Publisher's description: "Alexis de Tocqueville's Democracy in America has been recognized as an indispensable starting point for understanding American politics. From the publication of the second volume in 1840 until his death in 1859, Tocqueville continued to monitor political developments in America and committed many of his thoughts to paper in letters to his friends in America. He also made frequent references to America in many articles and speeches. Did Tocqueville change his views on America outlined in the two volumes of Democracy in America published in 1835 and 1840? If so, which of his views changed and why? The texts translated in Tocqueville on America after 1840: Letters and Other Writings answer these questions and offer English-speaking readers the possibility of familiarizing themselves with this unduly neglected part of Tocqueville's work. The book points out a clear shift in emphasis especially after 1852 and documents Tocqueville's growing disenchantment with America, triggered by such issues as political corruption, slavery, expansionism, and the encroachment of the economic sphere upon the political."

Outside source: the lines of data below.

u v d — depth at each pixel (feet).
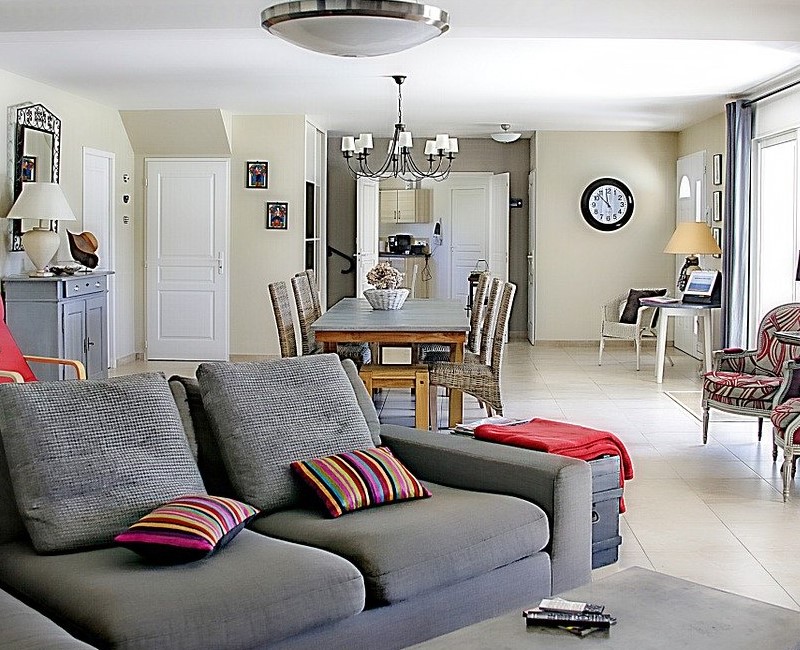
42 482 8.32
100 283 25.82
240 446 9.77
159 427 9.12
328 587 7.89
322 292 37.32
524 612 7.17
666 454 18.94
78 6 16.96
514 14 16.60
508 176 38.91
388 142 40.63
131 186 32.24
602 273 37.35
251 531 9.12
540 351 36.09
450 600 8.97
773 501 15.62
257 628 7.36
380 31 8.61
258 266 32.63
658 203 37.06
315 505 9.88
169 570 7.79
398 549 8.60
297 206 32.40
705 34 16.85
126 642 6.76
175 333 32.99
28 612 6.94
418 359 23.40
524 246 40.55
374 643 8.32
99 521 8.39
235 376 10.11
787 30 16.74
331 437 10.36
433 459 11.14
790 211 25.35
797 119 24.18
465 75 24.16
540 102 29.14
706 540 13.61
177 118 30.99
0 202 23.07
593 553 11.94
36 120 24.49
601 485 11.91
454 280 42.47
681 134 36.32
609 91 26.81
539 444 11.43
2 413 8.55
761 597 11.43
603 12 16.62
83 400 8.80
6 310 22.89
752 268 27.32
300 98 28.40
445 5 16.52
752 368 19.69
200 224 32.58
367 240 40.34
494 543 9.30
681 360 33.32
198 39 17.84
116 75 24.07
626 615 7.20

Review: "It is a common experience among readers of Tocqueville's Democracy in America to notice that its two volumes are really two different books on the same subject. [...] [I]n certain strategic parts of the second volume one gets the impression that Tocqueville has grown more gloomy, more pessimistic, or, to put it more accurately, less enthusiastic with the democratic experiment in general, or at least more willing to openly disclose its shortcomings. [...] Aurelian Craiutu's and Jeremy Jennings's [...] main claim is that with time Tocqueville changed his views on some general questions which are particularly crucial to his theory of democracy. But somewhat surprisingly they argue that this change of outlook in a more negative direction came only after the publication of Volume Two of Democracy in America. [...] In short, they suggest that a hypothetical Volume Three would continue and reinforce what for many readers are Volume Two's hesitations as to the essential goodness and stability of the democratic adventure. [...]

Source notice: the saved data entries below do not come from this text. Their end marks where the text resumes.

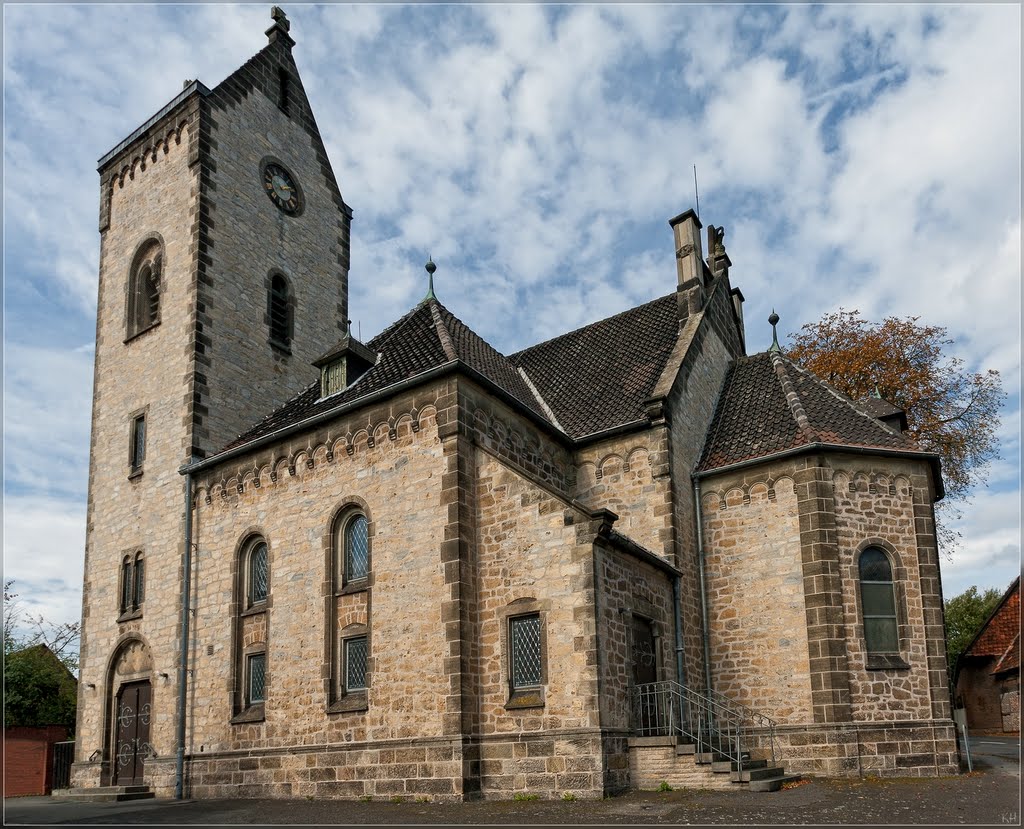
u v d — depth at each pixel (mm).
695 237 28141
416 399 20859
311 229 33688
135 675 26094
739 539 22609
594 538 18047
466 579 19172
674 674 20891
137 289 30875
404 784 18656
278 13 34844
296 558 22422
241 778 21984
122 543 27859
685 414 24203
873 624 21109
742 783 16906
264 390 29734
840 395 24906
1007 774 19594
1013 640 42594
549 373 28734
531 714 17953
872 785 17875
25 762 29172
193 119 30156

"Craiutu and Jennings make the general claim that '[i]n 1852, Tocqueville realized much better than he had in 1835 or 1840 that it was in the very nature of democracy (...) to transgress its limits and to subvert its own foundations' [...], 'the hypothetical "Volume Three" [...] would have probably mirrored his disenchantment and skepticism and would have called in to question some of the most significant ideas of his widely acclaimed book' [...]. They assert that by reading this collection of letters, papers and speeches, we gain new insights into Tocqueville's misgivings. Even when they acknowledge that Volume Two already suggested some of the anxieties of the post-1840 years, they immediately add that we have to look into his correspondence in order to get many more details. [...] In this context, the authors quote Benedict Songy's judicious remark: 'For Tocqueville, Democracy was on trial'". (Miguel Morgado, "Society")

Aurelian Craiutu is Associate Professor in the Department of Political Science at Indiana University, Bloomington.

Jeremy Jennings is Professor of Political Theory at Queen Mary, University of London.